Canada's influence could also be seen in the emphasis in the leaders' statement on dealing directly with the social dimensions of the financial crisis. The statement began by highlighting the 'impact on the poor and the most vulnerable.' It endorsed an emergency facility in the World Bank to offset the social damage caused by financial failure and called for principles of good practice in social policy to protect the most vulnerable social groups.

The final element of the G-7 response was its support package for Brazil, still being negotiated as the 30 October statement was released. When it was unveiled on 13 November, it contained several novel components. Brazil had voluntarily adopted a restraint package prior to the extension of G-7 assistance. In addition to IMF and other IFI funds, it would use bilateral national contributions from all G-7 members and other countries as part of a first, rather than a second, line of defence. Of the US$41.5 billion total, the IMF provided $18 billion, the IBRD $4.5 billion, the IDB $4.5 billion, and bilateral contributions, funneled through the Bank for International Settlements (BIS), $14.5 billion. For the first time, newly available NAB funds were used to support a non-NAB member. These funds were authorized by phone calls to the heads of G-7 finance ministries, who provided over 90 per cent of the total. At US$41.1billion, the package was well in excess of the $25 billion initially envisaged or the market-rumoured $30 billion. A full $37 billion of the total would be made available during the first year. The size and early availability of the package, and the willingness of all G-7 members to put their national funds on the front line to make it this large, was sufficient to demonstrate resolve and to deter markets from continued attack.

Canada's contribution to the bilateral first line of the Brazilian package, determined at a late stage in the process, was a relatively modest US$500 million, or one-tenth the United States contribution. The modesty of the contribution was driven by several considerations. The United States had not contributed to the Thai package in the spring, when Canada bore the burden from beyond the Asian region. As a major contributor to the IMF, IBRD, and IDB, Canada was already contributing substantially to the Brazilian package. Canada was unenthusiastic about Brazil's approach to the IMF and the creation of a new precautionary facility for which Brazil was the first test case. Nor was Canada eager to use NAB funds (which became available on 17 November) rather than the new regular funds made available by the United States quota share increase (which became available only later) for the IMF's multilateral portion of the Brazilian package.

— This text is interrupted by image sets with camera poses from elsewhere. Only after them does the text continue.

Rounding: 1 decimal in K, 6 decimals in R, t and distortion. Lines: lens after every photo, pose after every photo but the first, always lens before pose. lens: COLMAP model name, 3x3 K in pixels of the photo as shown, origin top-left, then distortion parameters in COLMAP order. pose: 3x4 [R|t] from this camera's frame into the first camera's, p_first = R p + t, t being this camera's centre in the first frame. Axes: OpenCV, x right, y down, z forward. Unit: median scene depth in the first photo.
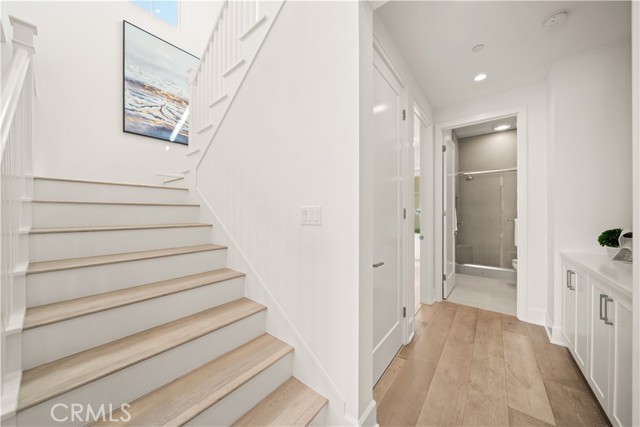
lens RADIAL K [[221.9, 0, 317.2], [0, 221.9, 213.9], [0, 0, 1]] dist [0.000419, 0.000023]
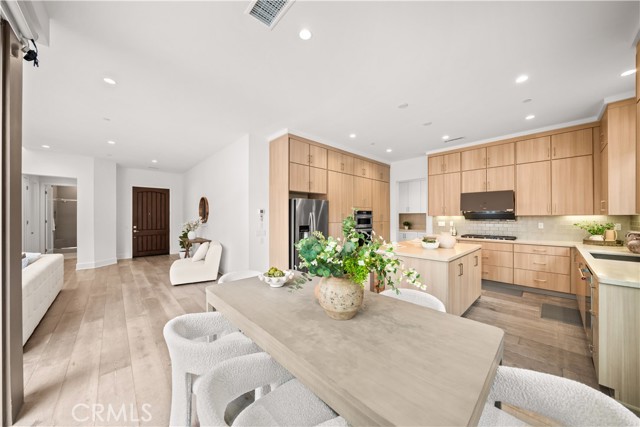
lens RADIAL K [[221.9, 0, 320.3], [0, 221.9, 214.2], [0, 0, 1]] dist [0.000419, 0.000023]
pose [[0.145112, 0.003550, 0.989409, -0.847643], [0.003035, 0.999987, -0.004033, -0.046132], [-0.989411, 0.003588, 0.145099, -1.402874]]
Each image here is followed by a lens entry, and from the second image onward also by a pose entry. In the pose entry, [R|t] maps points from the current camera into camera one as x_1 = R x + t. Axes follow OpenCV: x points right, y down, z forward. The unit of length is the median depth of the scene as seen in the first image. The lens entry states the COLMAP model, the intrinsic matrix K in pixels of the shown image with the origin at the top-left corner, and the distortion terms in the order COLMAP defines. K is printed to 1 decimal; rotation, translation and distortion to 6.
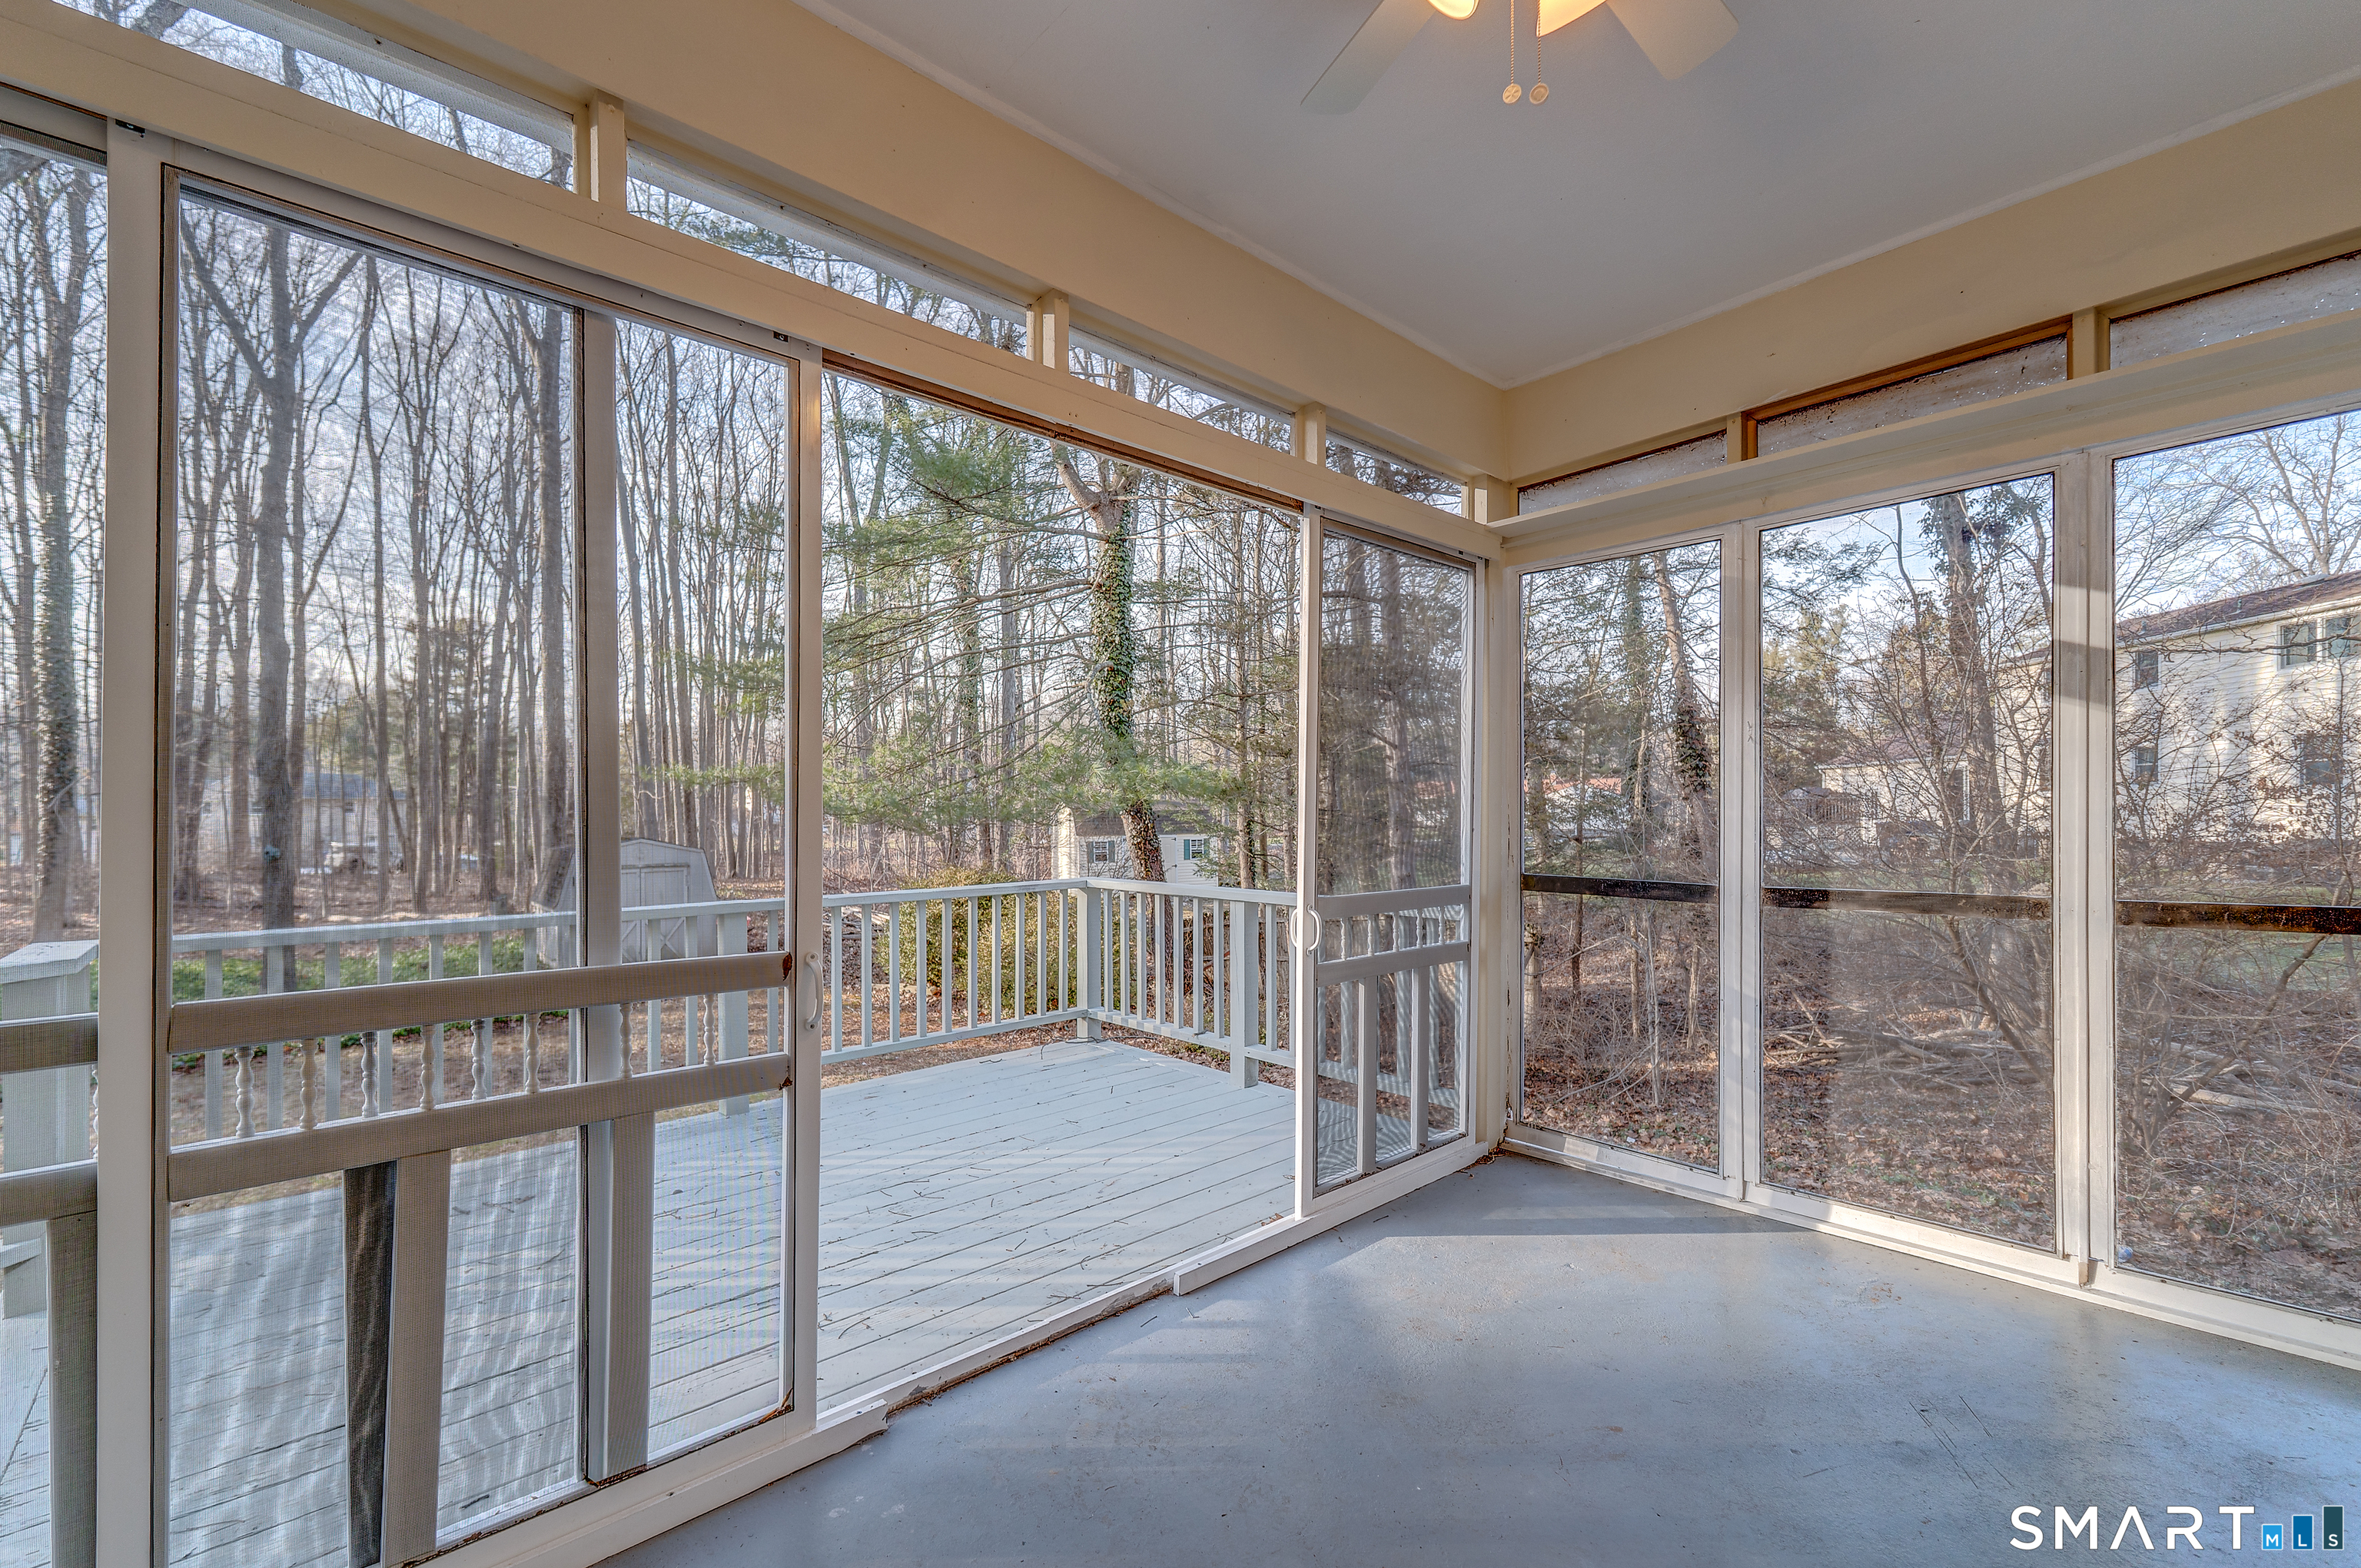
lens RADIAL K [[991.2, 0, 1240.3], [0, 991.2, 834.2], [0, 0, 1]] dist [0.012582, -0.000006]
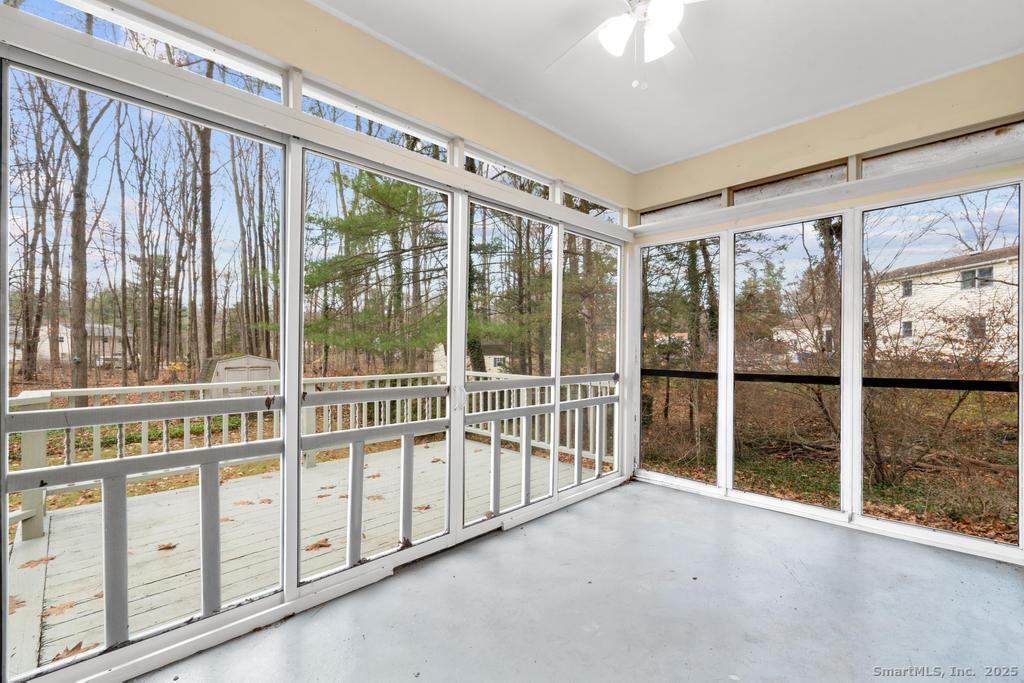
lens RADIAL K [[467.8, 0, 512.0], [0, 467.8, 341.5], [0, 0, 1]] dist [0.001830, 0.000345]
pose [[0.999898, 0.014139, -0.001899, -0.021034], [-0.014202, 0.999168, -0.038240, 0.012163], [0.001357, 0.038263, 0.999267, -0.097155]]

Canada's concern about the prudent use of IMF resources was again evident in a subsequent G-7 debate about the speed of repaying the NAB. Because the United States wanted to show a still sceptical congress that the IMF could function as a profit centre, it preferred to rely as long as possible on the NAB, so as to reap its very high interest rates and delay a use of the IMF's regular quota increase. The French agreed. Canada, along with Britain, Germany, and Japan, wanted to pay off the NAB and revert to the lower cost regular IMF quota as soon as possible. Canada's position was driven in part by a desire to free the resources otherwise constrained by their commitment through the NAB to deter and defend against any currency crises to come.

The United States delay in making its IMF quota share increase available in time for Brazil to use it stemmed in part from a provision of the congressional authorizing legislation. It allowed funds to flow only 15 days after the secretary of the treasury and the chair of the Federal Reserve received assurances from the 'major shareholders' of the IMF that they were pressing for several conditions as part of IMF programmes. So that Rubin could act, the G-7 agreed that their executive directors at the IMF would collectively ask the managing director to meet such conditions. This unprecedented collective G-7 action, which publicly directed the managing director of the IMF to take action, proved effective and indicated that the G-7 collectively, and not the United States unilaterally, was the source of effective leadership for the IMF.